Внезапно Уолли исполнился глубокой благодарности к Ашу и Анджули – и к Богу, который в милости Своей позволил ему встретить единственную в мире женщину, однако сделал ее недосягаемой для него, вследствие чего он, отдав ей свое сердце, был навсегда (или, во всяком случае, на долгое время) избавлен от опасности влюбиться в звезду менее яркую, жениться, остепениться и потерять вкус к приключениям, а вместе с ним значительную долю увлеченности своей профессией и преданности однополчанам.

Теперь, когда Аш собирался восстановиться в полку, будущее виделось в самых радужных красках, и единственным облачком, омрачавшим счастье Уолли, было то, что до возвращения Аша к служебным обязанностям оставалось еще три недели. Мысль о необходимости ждать еще двадцать один день после столь долгого ожидания внезапно показалась невыносимой, однако с этим придется смириться. По крайней мере, у него есть работа и Уиграм (ставший адъютантом и капитаном), благодаря которым время пролетит быстрее. Он спросил Аша, можно ли рассказать про Анджули Уиграму, и обрадовался, хотя и не удивился, когда друг согласился. Все любили Уиграма, и Уолли, нельзя отрицать, почувствовал облегчение оттого, что может поведать товарищу о приключениях Аша и романтическом тайном бракосочетании, особенно после того, как он познакомился с новобрачной и ощутил себя вправе выступить в защиту молодой четы и убедить Уиграма отнестись снисходительно ко всей истории…

Уолли встал с кресла, поискал, чем бы запустить в бродячего пса, монотонно брехавшего у ворот двора, и в конечном счете метко метнул в него цветочный горшок, после чего улегся в постель, напевая себе под нос «В бой иди с огнем в груди». При данных обстоятельствах это было хорошим признаком, так как свидетельствовало, что он возвращается к нормальному состоянию после всех потрясений и переживаний насыщенного эмоциями дня.

Солнце еще стояло низко над горизонтом, когда на следующее утро Уолли переправился через Инд и двинулся по Пешаварской дороге, предоставив своему носильщику Пир Бакшу следовать за ним в тонге с багажом. Часом позже он позавтракал в ноушерском дак-бунгало, дав своей лошади отдохнуть, а потом переправился через реку Кабул и поскакал по направлению к Рисалпуру. Мардан явился взору тенистым оазисом среди выжженной солнцем пустоши. Очертания форта, плац-парада, знакомой декорации Юсуфзайских гор дрожали и расплывались в зыбком знойном мареве; далеко на равнине время от времени вырастали пыльные смерчи, похожие на крутящиеся детские волчки, а потом рассеивались и исчезали.
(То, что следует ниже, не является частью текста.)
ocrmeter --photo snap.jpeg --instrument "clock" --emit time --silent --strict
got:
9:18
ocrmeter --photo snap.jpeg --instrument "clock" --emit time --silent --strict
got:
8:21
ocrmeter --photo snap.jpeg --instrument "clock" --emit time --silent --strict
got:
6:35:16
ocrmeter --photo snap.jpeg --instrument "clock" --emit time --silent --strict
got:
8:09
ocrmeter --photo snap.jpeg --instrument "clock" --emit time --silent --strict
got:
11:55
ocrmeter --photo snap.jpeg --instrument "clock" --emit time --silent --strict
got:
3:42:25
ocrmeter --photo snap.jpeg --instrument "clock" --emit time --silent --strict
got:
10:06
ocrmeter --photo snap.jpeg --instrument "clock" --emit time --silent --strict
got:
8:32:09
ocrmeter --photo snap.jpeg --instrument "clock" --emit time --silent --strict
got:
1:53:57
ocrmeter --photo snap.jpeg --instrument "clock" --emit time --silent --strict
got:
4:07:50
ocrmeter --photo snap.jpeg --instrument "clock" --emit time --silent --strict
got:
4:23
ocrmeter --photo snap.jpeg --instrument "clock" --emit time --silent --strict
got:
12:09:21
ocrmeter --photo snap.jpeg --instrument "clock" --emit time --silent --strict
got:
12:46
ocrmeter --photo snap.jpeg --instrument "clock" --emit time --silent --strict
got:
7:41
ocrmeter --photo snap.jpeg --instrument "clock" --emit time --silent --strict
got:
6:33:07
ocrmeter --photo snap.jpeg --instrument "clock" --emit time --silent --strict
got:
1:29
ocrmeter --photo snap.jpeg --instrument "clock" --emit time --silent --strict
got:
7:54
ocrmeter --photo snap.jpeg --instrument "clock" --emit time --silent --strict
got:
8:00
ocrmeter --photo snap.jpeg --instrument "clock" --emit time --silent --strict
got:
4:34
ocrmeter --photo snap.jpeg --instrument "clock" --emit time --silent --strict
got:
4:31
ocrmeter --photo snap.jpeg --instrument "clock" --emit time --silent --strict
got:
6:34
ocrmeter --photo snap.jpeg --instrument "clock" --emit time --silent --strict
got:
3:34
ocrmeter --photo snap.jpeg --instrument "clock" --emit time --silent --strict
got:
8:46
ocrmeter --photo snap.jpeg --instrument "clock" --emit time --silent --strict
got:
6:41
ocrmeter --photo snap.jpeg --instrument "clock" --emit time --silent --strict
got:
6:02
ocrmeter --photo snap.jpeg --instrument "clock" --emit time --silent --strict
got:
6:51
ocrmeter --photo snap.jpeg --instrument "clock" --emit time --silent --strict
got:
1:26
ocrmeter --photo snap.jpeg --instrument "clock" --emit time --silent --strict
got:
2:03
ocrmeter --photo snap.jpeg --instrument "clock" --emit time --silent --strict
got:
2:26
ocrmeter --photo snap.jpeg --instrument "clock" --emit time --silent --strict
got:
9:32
Но в военном городке царило полное безветрие, ни единый листочек не шевелился, и летняя пыль лежала подобием инея на каждой ветке, камне и травинке, сводя все оттенки зеленого и коричневого к одному цвету, – цвету, выбранному сэром Генри Лоуренсом для формы созданного как раз перед Великим восстанием корпуса разведчиков и впоследствии получившему название «хаки».

Уолли направился прямиком в комнаты Уиграма, но Уиграма там не оказалось: он уехал на какое-то незначительное совещание в Пешавар и его ждали обратно только после заката. Однако он вернулся вовремя, чтобы поужинать в офицерском собрании, а позже вместе с Уолли отправился в комнаты последнего, где оставался до полуночи, слушая сагу об Аше и Анджули-Баи.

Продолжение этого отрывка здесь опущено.